Her conclusion: “The narrative is this: if you don’t earn a paycheck—complete with Social Security and federal income tax withholding—then what you do is worthless. We secretly believe we are wasting our educations, and that we will be invisible in motherhood.” This right here summarizes the lies women have been fed for far too long. God created you and He created you to marry, bear children and guide the home. You are not invisible to Him and this is all that matters. You are doing Kingdom work.

Lay not up for yourselves treasures upon earth, where moth and rust doth corrupt, and where thieves break through and steal: But lay up for yourselves treasures in heaven, where neither moth nor rust doth corrupt, and where thieves do not break through nor steal.
Matthew 6:19, 20

12 thoughts on “Trying to Stay Visible as Keepers at Home

  1. Great post today! Our only son started community college last fall, so even though he still technically lives here, I don’t feel like a stay at home mom. I have struggled with the idea of finding something part time because I don’t feel like I am as needed at home as much. Then we came to a financial situation that we weren’t sure was going to work out. We had to discuss the fact that I may have to return to work, and then my husband told me that he didn’t want me to go back to work. Anyway the situation worked itself out, but hearing him say that made me realize that home is exactly where I need to be.

    I LOVE my job, I love taking care of my husband and our home. It is an honor, but sometimes I get caught up in the feminism of today, even though I KNOW better. I let myself “feel” like I am not contributing to our family because it is not monetary. I know how hard my husband works and that he is under the stress of providing for us and having a boss and coworkers he doesn’t always agree with. I know that being a housewife, I don’t have to deal with any of that, and I know that I am indeed blessed!

(Collected data)

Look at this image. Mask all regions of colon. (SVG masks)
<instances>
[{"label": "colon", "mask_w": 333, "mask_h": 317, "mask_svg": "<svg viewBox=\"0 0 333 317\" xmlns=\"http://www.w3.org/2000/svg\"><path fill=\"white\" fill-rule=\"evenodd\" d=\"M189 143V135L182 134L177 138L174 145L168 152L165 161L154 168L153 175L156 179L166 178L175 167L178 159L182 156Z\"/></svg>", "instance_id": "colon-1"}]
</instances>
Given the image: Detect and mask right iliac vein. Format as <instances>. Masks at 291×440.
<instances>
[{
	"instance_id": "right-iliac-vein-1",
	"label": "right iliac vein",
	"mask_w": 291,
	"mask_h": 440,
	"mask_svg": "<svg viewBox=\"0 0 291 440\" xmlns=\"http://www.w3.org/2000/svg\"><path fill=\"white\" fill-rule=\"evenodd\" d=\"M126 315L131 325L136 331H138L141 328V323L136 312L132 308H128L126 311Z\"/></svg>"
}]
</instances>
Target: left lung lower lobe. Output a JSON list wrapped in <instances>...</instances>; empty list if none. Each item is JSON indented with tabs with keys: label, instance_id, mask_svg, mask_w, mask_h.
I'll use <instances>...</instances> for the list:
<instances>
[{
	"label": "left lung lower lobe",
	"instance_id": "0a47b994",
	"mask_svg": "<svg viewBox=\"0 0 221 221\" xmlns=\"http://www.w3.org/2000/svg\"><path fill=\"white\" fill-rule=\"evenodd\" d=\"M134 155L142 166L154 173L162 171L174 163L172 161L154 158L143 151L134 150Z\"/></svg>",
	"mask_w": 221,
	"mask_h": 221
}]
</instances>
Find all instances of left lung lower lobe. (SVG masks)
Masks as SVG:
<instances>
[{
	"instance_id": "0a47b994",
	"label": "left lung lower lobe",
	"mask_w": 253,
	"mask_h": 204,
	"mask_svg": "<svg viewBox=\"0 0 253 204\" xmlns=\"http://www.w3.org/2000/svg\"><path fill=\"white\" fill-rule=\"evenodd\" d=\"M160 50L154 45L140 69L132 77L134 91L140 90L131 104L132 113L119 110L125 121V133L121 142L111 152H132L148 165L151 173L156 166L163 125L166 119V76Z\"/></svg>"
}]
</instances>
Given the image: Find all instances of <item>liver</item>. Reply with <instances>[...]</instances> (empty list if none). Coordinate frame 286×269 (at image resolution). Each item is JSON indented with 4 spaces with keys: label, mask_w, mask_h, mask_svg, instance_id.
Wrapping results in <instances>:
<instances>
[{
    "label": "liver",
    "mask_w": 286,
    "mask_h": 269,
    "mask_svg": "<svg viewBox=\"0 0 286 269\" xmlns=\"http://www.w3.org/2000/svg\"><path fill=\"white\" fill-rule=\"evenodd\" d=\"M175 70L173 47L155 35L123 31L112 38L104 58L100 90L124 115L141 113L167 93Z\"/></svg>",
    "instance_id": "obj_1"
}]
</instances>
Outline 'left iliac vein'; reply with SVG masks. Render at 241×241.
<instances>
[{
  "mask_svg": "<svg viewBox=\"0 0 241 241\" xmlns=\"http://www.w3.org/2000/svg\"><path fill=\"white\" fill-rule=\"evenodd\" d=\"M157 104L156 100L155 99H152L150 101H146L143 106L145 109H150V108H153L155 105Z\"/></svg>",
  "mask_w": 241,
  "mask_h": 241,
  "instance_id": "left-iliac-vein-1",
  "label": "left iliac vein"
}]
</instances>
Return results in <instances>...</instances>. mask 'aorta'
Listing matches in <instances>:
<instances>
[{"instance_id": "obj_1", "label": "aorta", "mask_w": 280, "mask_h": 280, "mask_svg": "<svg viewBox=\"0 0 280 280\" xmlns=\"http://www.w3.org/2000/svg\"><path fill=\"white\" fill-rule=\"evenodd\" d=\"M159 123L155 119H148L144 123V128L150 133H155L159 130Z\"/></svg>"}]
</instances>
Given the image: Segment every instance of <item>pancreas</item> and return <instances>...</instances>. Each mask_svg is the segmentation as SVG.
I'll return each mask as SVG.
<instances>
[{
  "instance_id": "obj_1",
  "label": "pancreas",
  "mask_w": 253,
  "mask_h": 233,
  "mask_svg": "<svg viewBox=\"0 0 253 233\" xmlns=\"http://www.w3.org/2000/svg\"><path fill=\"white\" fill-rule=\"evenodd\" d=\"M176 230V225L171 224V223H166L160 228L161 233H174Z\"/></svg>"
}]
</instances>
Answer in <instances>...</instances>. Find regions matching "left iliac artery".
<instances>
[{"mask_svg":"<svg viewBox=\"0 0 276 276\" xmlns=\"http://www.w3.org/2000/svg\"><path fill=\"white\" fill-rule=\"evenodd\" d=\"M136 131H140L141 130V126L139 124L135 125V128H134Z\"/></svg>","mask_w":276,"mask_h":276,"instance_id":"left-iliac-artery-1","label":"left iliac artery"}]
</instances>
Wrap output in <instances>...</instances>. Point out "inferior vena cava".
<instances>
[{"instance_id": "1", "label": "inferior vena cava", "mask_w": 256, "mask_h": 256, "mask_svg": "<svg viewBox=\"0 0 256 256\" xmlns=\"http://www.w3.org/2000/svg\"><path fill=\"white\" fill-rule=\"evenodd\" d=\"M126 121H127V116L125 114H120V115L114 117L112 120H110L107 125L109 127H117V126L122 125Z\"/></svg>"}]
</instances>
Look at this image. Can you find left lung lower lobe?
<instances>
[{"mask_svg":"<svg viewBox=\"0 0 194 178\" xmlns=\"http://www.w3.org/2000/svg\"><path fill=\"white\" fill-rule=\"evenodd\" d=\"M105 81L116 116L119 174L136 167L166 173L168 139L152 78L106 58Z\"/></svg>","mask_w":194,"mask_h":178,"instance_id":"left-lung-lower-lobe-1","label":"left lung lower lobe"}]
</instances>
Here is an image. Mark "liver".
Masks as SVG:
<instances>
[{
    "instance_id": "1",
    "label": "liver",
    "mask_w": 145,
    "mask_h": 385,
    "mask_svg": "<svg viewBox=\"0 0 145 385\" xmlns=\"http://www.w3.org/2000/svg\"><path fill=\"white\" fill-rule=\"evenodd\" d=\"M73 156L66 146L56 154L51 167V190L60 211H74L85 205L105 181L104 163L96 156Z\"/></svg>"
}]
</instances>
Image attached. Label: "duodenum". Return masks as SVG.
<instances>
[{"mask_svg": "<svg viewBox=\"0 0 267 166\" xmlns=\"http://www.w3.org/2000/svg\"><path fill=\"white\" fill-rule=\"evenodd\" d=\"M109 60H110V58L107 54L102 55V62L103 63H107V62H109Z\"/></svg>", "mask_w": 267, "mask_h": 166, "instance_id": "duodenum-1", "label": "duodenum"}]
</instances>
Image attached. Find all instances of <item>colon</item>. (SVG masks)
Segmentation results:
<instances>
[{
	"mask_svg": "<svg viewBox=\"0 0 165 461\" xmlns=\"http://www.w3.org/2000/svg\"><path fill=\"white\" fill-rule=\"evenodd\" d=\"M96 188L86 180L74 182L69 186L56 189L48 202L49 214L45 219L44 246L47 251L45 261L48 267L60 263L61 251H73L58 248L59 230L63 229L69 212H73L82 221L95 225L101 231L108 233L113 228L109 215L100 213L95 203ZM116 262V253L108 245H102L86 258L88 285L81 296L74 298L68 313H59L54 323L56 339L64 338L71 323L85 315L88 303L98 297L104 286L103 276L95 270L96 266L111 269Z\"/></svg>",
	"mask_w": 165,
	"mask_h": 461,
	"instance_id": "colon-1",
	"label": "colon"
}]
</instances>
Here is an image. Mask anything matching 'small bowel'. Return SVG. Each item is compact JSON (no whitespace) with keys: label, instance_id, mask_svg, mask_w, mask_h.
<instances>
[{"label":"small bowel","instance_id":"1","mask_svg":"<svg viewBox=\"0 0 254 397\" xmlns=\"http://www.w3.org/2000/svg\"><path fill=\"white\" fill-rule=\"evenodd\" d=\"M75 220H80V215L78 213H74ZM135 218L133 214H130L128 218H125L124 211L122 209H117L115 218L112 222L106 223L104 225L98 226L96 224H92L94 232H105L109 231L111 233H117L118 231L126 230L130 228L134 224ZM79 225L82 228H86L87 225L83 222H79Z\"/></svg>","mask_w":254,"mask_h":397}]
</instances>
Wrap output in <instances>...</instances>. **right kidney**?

---

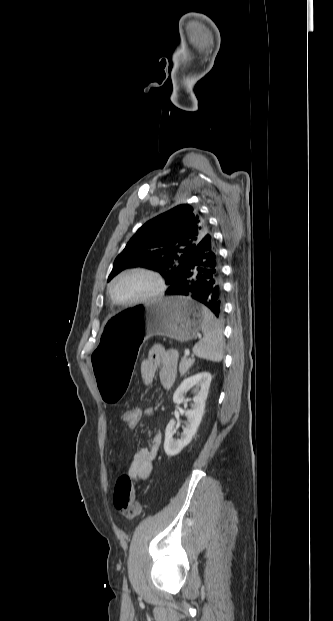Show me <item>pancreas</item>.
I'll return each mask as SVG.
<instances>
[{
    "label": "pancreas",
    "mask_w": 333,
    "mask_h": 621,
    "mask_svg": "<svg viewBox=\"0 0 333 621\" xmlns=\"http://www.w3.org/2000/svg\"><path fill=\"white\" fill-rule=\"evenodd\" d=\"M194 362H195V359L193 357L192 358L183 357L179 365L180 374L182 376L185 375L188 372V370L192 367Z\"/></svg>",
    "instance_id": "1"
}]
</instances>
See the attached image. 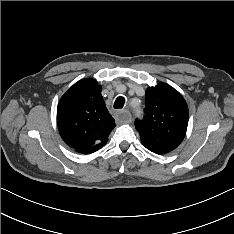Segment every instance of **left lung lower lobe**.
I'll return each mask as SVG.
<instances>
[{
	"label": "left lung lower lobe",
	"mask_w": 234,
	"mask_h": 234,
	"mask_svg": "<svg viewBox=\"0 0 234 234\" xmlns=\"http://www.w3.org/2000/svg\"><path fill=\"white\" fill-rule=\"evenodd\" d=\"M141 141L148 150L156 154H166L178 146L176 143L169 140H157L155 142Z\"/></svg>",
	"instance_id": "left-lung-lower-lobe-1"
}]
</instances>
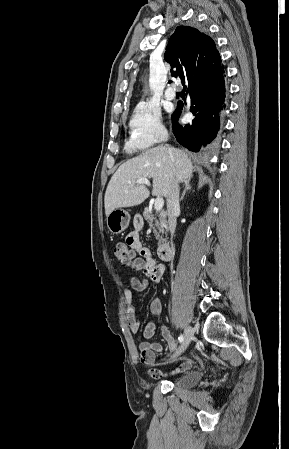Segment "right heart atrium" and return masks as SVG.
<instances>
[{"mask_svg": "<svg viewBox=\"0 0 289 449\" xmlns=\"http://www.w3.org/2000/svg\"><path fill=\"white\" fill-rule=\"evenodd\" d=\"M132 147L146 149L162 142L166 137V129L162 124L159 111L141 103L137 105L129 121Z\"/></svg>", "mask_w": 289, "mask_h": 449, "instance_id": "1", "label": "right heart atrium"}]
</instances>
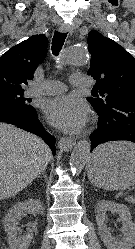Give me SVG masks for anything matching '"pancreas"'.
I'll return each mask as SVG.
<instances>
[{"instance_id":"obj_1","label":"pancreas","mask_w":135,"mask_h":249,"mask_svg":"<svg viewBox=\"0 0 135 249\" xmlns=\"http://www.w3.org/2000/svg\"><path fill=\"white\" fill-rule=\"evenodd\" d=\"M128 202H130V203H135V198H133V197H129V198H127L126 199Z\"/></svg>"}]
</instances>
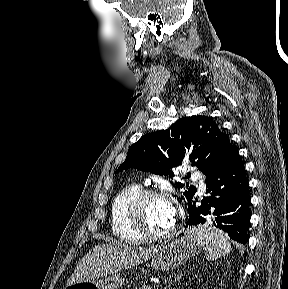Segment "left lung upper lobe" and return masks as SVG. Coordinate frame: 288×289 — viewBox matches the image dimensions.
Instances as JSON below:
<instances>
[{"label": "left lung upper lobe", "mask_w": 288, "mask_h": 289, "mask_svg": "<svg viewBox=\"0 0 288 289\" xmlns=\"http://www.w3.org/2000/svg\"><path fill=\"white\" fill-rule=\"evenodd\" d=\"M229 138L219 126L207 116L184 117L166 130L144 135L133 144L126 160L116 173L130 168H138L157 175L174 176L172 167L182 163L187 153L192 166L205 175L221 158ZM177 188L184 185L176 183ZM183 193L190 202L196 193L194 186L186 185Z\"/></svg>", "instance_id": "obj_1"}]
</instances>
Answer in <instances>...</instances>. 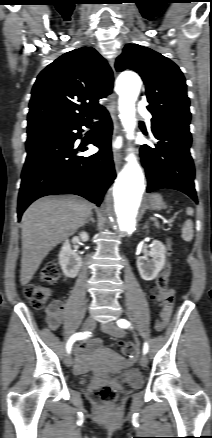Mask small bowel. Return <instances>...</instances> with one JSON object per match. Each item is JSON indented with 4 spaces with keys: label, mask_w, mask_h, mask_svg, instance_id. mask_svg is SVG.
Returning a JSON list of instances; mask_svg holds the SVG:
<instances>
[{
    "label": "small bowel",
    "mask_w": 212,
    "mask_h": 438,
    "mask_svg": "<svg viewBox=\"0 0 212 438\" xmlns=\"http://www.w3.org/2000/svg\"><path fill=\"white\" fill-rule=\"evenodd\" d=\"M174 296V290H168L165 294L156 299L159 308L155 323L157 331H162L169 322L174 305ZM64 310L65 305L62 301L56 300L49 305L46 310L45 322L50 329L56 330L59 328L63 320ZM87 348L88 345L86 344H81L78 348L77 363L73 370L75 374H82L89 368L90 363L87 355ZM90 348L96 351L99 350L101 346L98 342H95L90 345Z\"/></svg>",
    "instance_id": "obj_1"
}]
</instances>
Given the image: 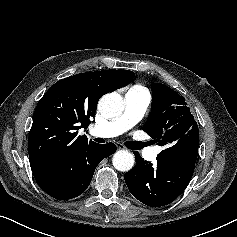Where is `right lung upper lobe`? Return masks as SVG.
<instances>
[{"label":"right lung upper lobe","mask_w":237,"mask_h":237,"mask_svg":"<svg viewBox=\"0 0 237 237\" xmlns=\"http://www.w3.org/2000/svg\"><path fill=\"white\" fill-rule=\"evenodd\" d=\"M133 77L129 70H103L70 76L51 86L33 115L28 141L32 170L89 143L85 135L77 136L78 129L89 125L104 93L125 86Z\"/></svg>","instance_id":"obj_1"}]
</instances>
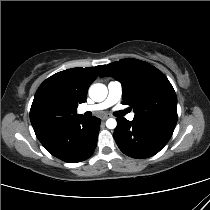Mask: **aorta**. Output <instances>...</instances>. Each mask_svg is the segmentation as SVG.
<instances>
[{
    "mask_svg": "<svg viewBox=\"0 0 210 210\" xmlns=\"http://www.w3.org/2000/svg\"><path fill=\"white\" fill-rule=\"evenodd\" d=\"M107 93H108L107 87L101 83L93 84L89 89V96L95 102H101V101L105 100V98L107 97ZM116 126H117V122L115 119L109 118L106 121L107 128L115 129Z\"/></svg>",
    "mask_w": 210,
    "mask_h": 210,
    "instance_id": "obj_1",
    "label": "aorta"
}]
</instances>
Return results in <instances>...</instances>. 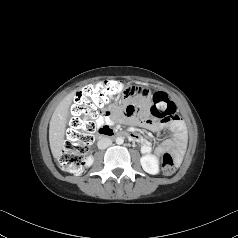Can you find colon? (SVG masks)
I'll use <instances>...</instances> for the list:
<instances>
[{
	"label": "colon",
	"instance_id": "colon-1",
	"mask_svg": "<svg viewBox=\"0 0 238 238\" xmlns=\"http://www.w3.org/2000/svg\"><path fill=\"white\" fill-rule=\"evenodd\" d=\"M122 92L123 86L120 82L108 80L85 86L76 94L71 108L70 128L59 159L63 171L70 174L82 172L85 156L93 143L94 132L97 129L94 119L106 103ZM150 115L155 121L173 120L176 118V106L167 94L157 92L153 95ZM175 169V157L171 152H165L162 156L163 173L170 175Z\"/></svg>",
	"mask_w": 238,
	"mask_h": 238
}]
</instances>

**Actions to take:**
**A)** Summarize the text in two sentences.
**B)** Return the part of the text starting at "12 thoughts on" and ending at "need to be.".
None of these lines has any bearing on what is asked here.

**Answer set:**
**A)** The text rejects the idea that a woman's work is worthless unless she earns a paycheck, saying God created women to marry, bear children and guide the home and that they are not invisible to Him, and it cites Matthew 6:19–20 on laying up treasures in heaven. A commenter whose son now attends community college describes how her husband's wish that she not return to work made her realize home is exactly where she needs to be, though she sometimes feels she is not contributing because her work is not monetary.

**B)**
12 thoughts on “Trying to Stay Visible as Keepers at Home

  1. Great post today! Our only son started community college last fall, so even though he still technically lives here, I don’t feel like a stay at home mom. I have struggled with the idea of finding something part time because I don’t feel like I am as needed at home as much. Then we came to a financial situation that we weren’t sure was going to work out. We had to discuss the fact that I may have to return to work, and then my husband told me that he didn’t want me to go back to work. Anyway the situation worked itself out, but hearing him say that made me realize that home is exactly where I need to be.